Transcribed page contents
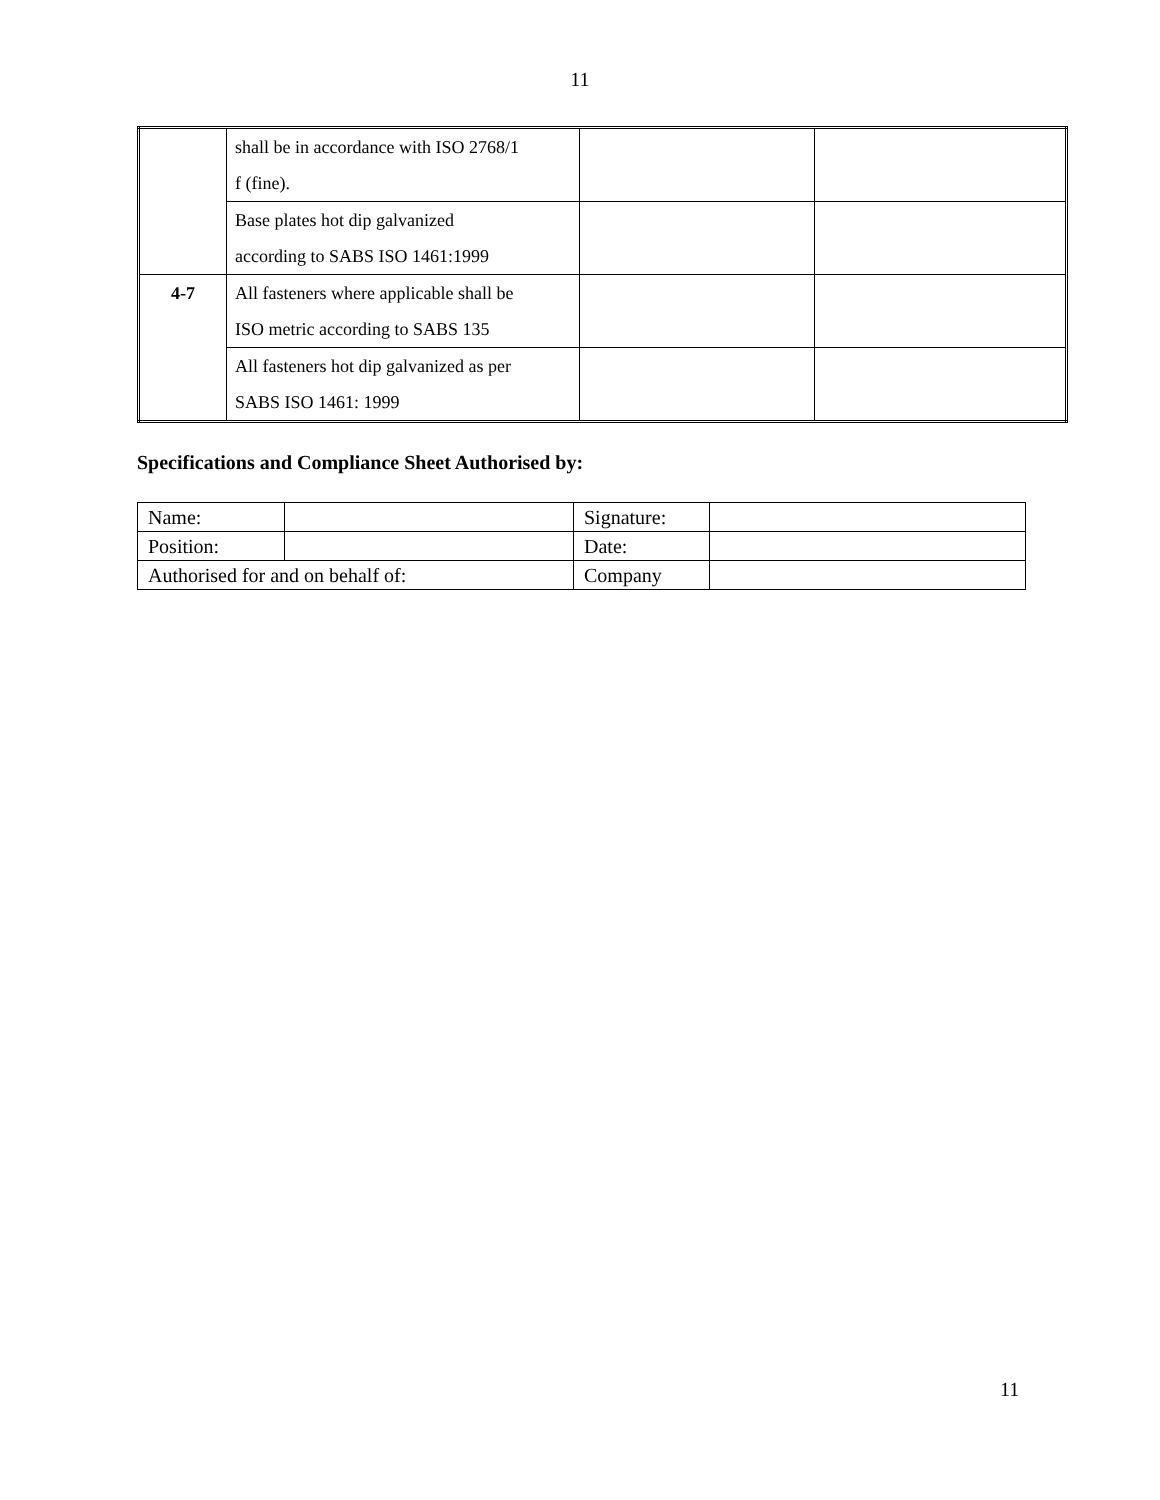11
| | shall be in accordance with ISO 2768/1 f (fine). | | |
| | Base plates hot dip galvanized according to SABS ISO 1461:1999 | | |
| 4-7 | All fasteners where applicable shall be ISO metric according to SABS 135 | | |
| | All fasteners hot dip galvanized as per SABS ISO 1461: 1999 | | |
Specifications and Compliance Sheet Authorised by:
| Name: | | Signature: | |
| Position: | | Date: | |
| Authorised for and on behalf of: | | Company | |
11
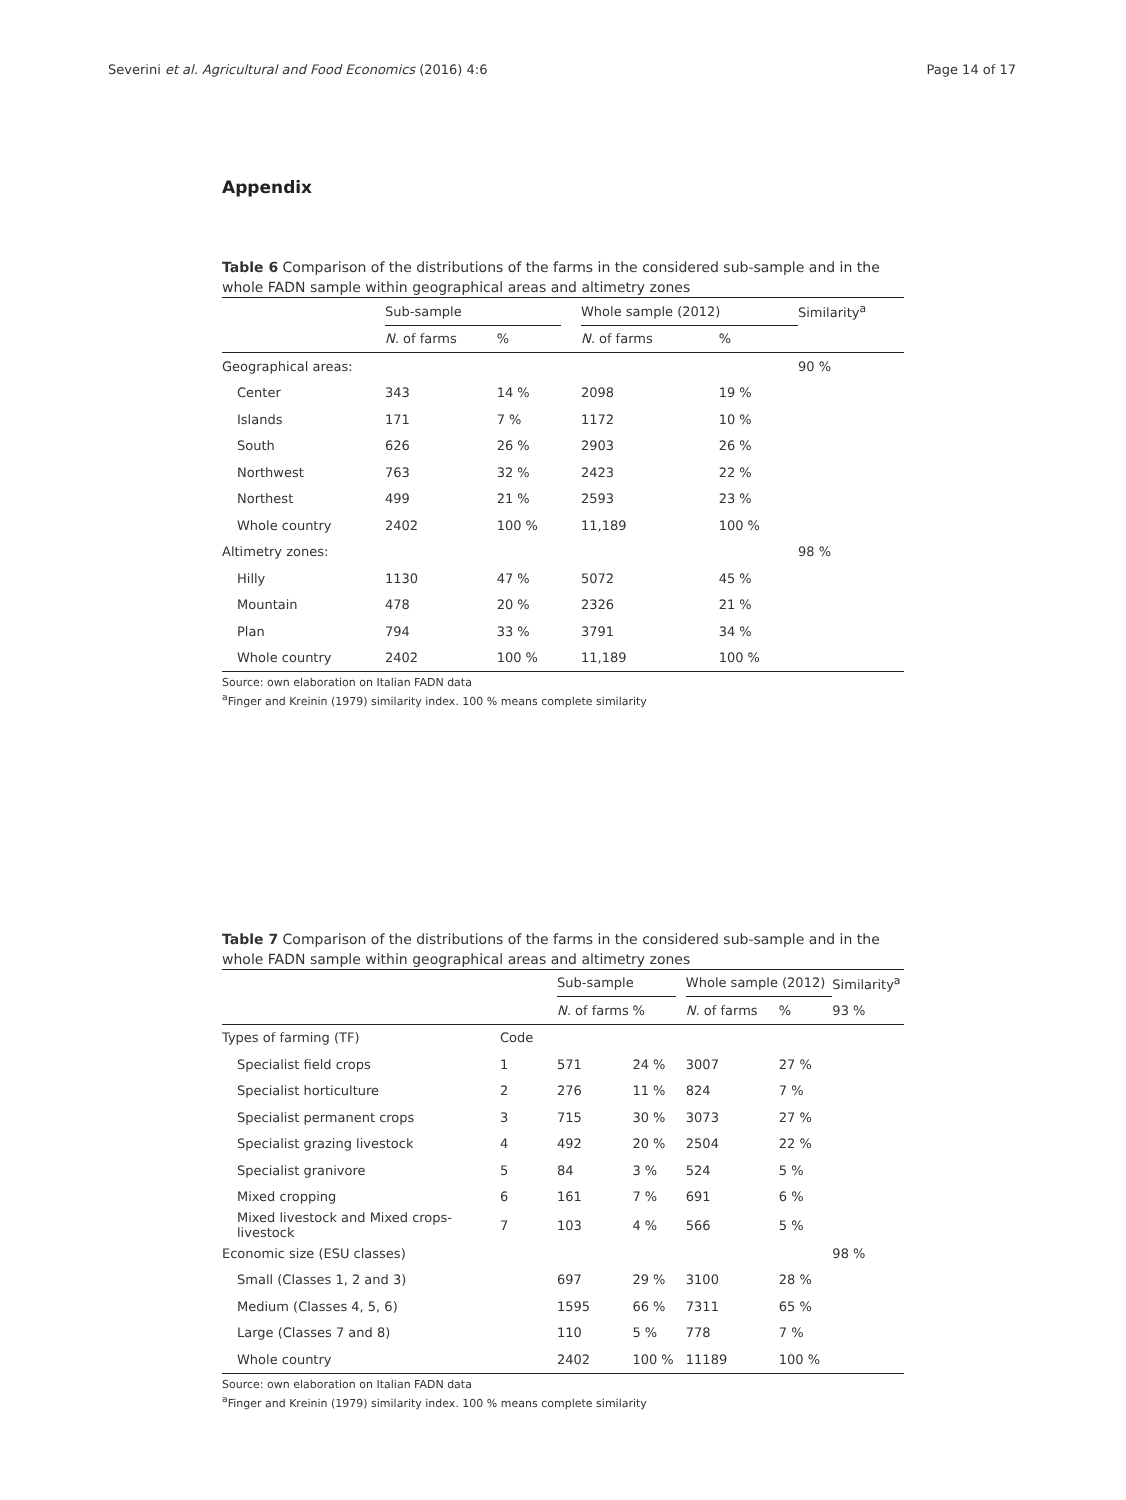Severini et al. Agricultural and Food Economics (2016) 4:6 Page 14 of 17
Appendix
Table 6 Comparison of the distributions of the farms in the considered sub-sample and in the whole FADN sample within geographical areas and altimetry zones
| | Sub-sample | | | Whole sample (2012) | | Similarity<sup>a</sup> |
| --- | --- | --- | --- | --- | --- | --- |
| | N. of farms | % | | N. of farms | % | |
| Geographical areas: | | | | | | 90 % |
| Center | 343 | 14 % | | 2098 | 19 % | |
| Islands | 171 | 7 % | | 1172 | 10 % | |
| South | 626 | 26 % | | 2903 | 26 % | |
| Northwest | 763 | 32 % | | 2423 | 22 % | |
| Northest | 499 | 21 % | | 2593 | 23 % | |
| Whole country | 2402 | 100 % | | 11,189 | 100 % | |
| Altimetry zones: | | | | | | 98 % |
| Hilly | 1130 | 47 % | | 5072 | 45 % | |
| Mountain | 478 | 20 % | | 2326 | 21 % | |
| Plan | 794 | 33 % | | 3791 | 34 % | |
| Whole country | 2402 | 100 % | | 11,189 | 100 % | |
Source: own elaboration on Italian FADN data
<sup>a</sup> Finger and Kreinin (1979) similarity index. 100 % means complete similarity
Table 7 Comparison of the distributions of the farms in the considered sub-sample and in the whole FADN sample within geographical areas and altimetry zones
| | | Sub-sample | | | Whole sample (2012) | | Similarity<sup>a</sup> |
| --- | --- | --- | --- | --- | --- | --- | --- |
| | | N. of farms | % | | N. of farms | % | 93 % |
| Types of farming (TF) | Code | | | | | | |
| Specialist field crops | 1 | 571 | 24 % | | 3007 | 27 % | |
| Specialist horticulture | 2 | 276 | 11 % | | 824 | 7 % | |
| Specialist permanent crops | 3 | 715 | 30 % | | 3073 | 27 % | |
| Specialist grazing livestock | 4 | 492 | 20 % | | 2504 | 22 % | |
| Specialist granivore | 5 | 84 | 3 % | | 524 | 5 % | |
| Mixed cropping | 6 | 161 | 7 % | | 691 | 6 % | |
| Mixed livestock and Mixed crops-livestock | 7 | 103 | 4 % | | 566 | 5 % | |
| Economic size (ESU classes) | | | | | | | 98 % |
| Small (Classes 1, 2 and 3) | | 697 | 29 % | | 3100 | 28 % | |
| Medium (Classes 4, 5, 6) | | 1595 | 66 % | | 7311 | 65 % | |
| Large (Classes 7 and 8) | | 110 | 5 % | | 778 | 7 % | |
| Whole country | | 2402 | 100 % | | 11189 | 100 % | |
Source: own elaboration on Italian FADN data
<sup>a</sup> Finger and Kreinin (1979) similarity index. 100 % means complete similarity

---

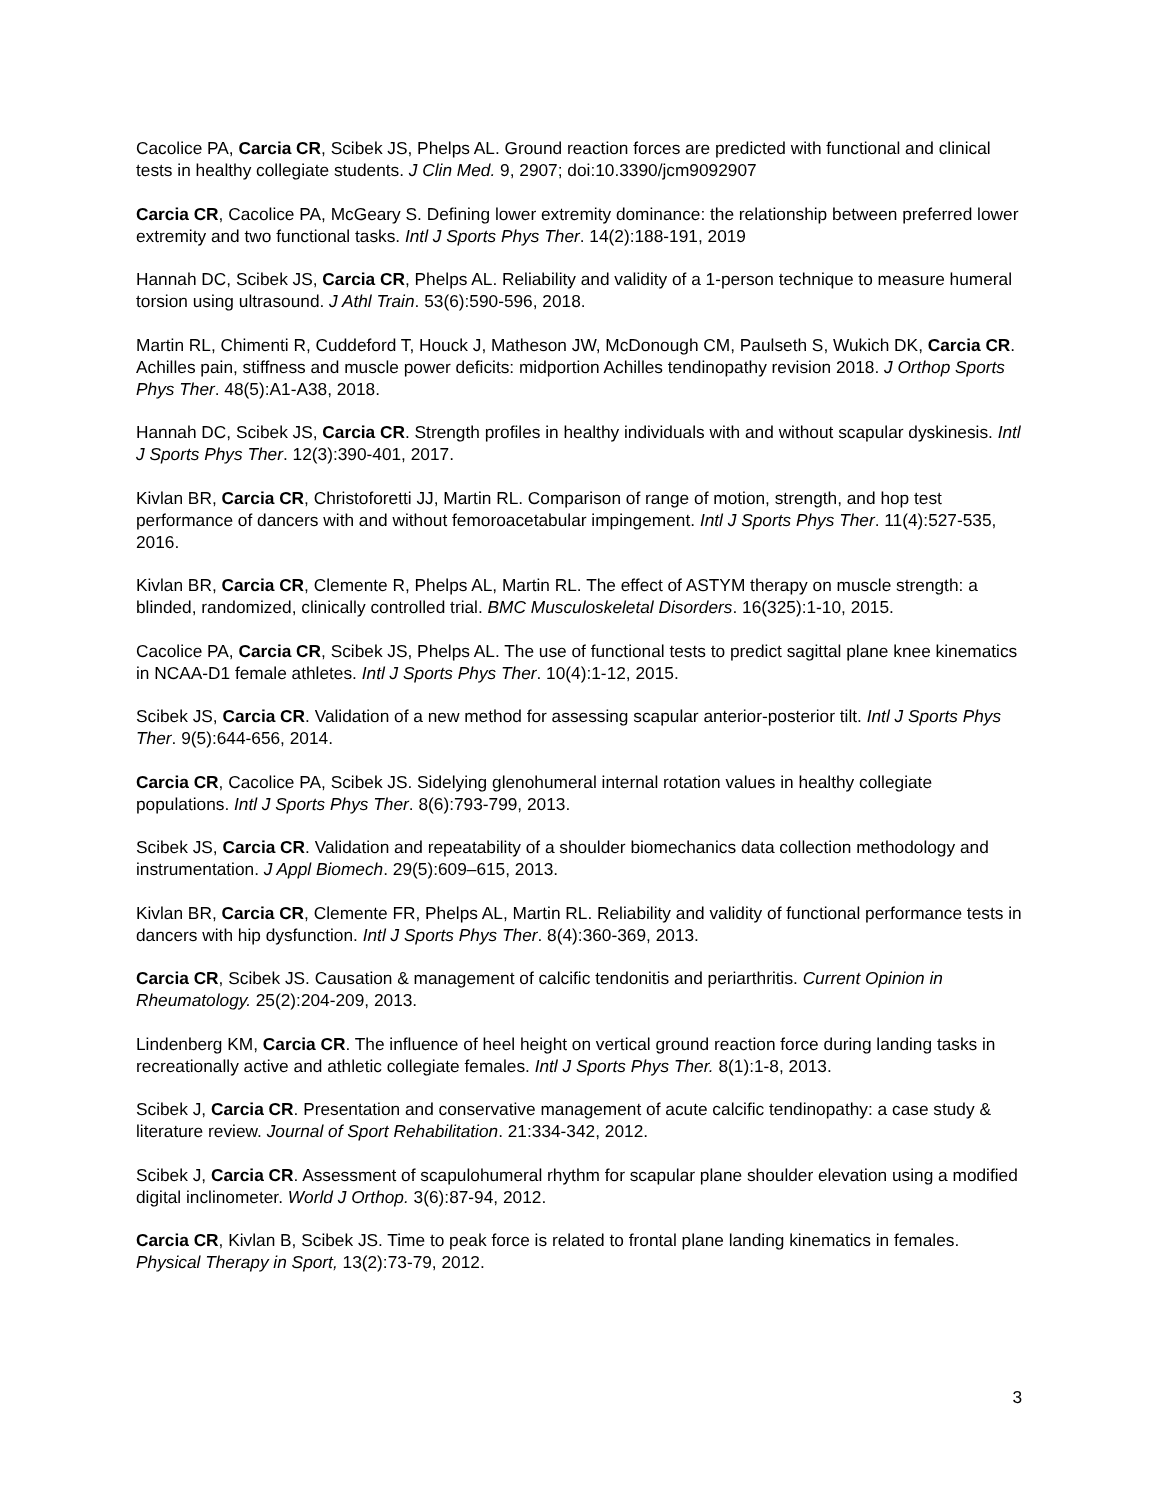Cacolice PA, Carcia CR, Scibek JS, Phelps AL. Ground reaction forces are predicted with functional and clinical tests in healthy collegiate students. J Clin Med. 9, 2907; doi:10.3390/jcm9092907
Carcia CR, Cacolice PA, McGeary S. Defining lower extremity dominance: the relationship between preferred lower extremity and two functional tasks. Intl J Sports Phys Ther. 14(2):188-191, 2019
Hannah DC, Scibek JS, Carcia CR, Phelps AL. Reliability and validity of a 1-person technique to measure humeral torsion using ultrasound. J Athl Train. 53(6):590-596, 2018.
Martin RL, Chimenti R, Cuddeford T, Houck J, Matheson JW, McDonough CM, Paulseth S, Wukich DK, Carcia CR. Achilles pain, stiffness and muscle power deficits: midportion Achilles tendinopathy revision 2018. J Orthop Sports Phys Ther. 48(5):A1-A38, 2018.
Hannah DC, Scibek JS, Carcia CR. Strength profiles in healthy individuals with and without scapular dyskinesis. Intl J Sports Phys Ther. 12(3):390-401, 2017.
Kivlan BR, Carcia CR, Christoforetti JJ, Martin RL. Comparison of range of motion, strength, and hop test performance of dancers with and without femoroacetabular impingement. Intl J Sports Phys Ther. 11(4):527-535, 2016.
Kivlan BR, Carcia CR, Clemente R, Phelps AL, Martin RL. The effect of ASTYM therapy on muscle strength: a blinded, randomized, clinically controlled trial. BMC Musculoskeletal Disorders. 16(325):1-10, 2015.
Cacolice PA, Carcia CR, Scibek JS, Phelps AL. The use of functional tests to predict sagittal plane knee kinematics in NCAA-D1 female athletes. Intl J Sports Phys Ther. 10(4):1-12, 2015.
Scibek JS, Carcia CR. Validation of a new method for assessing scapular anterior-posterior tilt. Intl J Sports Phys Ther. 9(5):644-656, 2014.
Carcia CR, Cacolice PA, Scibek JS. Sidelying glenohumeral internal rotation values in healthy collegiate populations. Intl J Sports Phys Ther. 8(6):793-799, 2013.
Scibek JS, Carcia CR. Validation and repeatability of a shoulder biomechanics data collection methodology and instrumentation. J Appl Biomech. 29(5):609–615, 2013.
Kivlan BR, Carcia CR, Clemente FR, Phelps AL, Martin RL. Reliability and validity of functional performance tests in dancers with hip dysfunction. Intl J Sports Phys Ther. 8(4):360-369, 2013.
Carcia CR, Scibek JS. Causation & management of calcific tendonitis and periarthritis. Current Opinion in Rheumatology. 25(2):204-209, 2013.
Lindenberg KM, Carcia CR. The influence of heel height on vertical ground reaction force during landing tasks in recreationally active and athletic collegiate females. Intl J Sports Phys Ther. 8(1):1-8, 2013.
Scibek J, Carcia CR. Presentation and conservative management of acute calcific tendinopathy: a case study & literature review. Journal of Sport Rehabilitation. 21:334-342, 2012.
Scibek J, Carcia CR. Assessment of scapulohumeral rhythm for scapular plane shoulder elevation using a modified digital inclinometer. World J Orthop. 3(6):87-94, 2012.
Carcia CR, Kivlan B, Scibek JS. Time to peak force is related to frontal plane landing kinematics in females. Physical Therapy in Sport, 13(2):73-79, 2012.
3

WHAT THE TASK ASKS:
Beginning at the line above that contains "Carcia CR, Cacolice PA, McGeary", return each line exactly through the line that contains "Hannah DC, Scibek JS, Carcia CR, Phelps", and no others.

PROBLEM SOLUTION:
Carcia CR, Cacolice PA, McGeary S. Defining lower extremity dominance: the relationship between preferred lower extremity and two functional tasks. Intl J Sports Phys Ther. 14(2):188-191, 2019
Hannah DC, Scibek JS, Carcia CR, Phelps AL. Reliability and validity of a 1-person technique to measure humeral torsion using ultrasound. J Athl Train. 53(6):590-596, 2018.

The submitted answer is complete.